**GOAL OF THE EXERCISE:**
Every line in the listing below from the one with "1010 294 29.53" through the one with "569 844 0.80" is to be reproduced exactly, both ends included; leave out the rest.

━━━━

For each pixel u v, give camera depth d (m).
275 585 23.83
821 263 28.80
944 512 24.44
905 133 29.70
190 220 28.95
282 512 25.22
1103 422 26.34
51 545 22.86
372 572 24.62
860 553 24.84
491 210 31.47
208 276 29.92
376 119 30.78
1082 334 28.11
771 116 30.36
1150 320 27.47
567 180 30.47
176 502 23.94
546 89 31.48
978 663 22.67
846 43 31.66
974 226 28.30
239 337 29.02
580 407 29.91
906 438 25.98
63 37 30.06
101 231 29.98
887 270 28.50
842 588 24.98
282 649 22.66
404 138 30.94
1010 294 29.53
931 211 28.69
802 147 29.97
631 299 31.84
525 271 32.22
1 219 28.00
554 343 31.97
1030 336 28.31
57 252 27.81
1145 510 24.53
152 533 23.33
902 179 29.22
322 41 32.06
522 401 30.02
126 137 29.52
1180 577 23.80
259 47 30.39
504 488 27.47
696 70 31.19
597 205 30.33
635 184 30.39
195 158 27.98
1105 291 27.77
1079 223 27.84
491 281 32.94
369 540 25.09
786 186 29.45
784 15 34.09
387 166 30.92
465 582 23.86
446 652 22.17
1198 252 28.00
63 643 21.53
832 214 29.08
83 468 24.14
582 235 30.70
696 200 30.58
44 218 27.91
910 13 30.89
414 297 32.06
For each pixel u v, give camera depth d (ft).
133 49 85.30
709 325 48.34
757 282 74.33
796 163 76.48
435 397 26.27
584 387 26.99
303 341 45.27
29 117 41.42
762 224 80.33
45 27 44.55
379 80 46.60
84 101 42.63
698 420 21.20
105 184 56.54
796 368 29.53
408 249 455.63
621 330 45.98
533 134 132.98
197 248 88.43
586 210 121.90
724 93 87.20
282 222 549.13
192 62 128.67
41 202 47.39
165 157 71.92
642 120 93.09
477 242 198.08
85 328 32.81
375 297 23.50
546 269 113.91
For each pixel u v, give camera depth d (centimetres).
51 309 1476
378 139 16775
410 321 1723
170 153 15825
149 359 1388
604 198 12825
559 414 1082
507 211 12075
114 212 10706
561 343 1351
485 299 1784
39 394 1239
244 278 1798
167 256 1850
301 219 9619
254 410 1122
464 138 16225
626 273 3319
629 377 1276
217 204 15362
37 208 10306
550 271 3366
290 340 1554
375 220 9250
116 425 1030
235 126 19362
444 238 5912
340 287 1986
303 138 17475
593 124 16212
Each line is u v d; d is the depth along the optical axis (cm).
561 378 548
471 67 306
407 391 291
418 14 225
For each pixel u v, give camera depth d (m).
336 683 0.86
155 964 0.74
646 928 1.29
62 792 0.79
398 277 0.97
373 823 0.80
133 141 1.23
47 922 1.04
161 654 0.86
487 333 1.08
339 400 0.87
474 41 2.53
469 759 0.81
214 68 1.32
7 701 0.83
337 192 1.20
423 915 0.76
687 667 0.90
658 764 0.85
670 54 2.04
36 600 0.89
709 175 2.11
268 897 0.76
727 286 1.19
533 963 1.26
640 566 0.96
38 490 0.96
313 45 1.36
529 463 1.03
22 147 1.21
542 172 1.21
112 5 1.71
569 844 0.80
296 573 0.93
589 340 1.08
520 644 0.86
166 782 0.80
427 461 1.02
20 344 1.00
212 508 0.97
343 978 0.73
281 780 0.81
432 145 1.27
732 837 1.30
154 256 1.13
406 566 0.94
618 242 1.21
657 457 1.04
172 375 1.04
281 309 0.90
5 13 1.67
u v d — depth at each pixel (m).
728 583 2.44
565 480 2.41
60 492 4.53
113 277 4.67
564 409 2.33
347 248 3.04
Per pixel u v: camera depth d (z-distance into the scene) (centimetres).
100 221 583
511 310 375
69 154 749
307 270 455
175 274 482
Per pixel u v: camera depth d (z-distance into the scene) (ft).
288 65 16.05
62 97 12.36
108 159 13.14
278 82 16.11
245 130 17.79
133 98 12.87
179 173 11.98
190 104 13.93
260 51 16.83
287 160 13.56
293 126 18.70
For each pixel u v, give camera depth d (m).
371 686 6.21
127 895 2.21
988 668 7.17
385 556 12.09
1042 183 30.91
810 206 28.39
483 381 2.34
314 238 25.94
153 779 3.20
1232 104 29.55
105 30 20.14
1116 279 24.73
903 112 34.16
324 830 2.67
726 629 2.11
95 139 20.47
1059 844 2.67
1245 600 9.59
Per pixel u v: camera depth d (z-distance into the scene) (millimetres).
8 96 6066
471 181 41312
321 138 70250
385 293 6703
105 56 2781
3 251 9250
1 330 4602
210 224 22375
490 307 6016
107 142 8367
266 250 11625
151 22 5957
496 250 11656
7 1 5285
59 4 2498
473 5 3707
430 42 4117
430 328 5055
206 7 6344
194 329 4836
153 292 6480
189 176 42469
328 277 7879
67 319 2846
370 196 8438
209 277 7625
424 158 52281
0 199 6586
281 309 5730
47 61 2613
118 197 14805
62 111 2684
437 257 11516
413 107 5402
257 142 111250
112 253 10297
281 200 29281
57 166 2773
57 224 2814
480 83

━━━━

**WRITTEN RESPONSE:**
1010 294 29.53
931 211 28.69
802 147 29.97
631 299 31.84
525 271 32.22
1 219 28.00
554 343 31.97
1030 336 28.31
57 252 27.81
1145 510 24.53
152 533 23.33
902 179 29.22
322 41 32.06
522 401 30.02
126 137 29.52
1180 577 23.80
259 47 30.39
504 488 27.47
696 70 31.19
597 205 30.33
635 184 30.39
195 158 27.98
1105 291 27.77
1079 223 27.84
491 281 32.94
369 540 25.09
786 186 29.45
784 15 34.09
387 166 30.92
465 582 23.86
446 652 22.17
1198 252 28.00
63 643 21.53
832 214 29.08
83 468 24.14
582 235 30.70
696 200 30.58
44 218 27.91
910 13 30.89
414 297 32.06
For each pixel u v, give camera depth d (ft).
133 49 85.30
709 325 48.34
757 282 74.33
796 163 76.48
435 397 26.27
584 387 26.99
303 341 45.27
29 117 41.42
762 224 80.33
45 27 44.55
379 80 46.60
84 101 42.63
698 420 21.20
105 184 56.54
796 368 29.53
408 249 455.63
621 330 45.98
533 134 132.98
197 248 88.43
586 210 121.90
724 93 87.20
282 222 549.13
192 62 128.67
41 202 47.39
165 157 71.92
642 120 93.09
477 242 198.08
85 328 32.81
375 297 23.50
546 269 113.91
For each pixel u v, give camera depth d (centimetres).
51 309 1476
378 139 16775
410 321 1723
170 153 15825
149 359 1388
604 198 12825
559 414 1082
507 211 12075
114 212 10706
561 343 1351
485 299 1784
39 394 1239
244 278 1798
167 256 1850
301 219 9619
254 410 1122
464 138 16225
626 273 3319
629 377 1276
217 204 15362
37 208 10306
550 271 3366
290 340 1554
375 220 9250
116 425 1030
235 126 19362
444 238 5912
340 287 1986
303 138 17475
593 124 16212
Each line is u v d; d is the depth along the optical axis (cm).
561 378 548
471 67 306
407 391 291
418 14 225
For each pixel u v, give camera depth d (m).
336 683 0.86
155 964 0.74
646 928 1.29
62 792 0.79
398 277 0.97
373 823 0.80
133 141 1.23
47 922 1.04
161 654 0.86
487 333 1.08
339 400 0.87
474 41 2.53
469 759 0.81
214 68 1.32
7 701 0.83
337 192 1.20
423 915 0.76
687 667 0.90
658 764 0.85
670 54 2.04
36 600 0.89
709 175 2.11
268 897 0.76
727 286 1.19
533 963 1.26
640 566 0.96
38 490 0.96
313 45 1.36
529 463 1.03
22 147 1.21
542 172 1.21
112 5 1.71
569 844 0.80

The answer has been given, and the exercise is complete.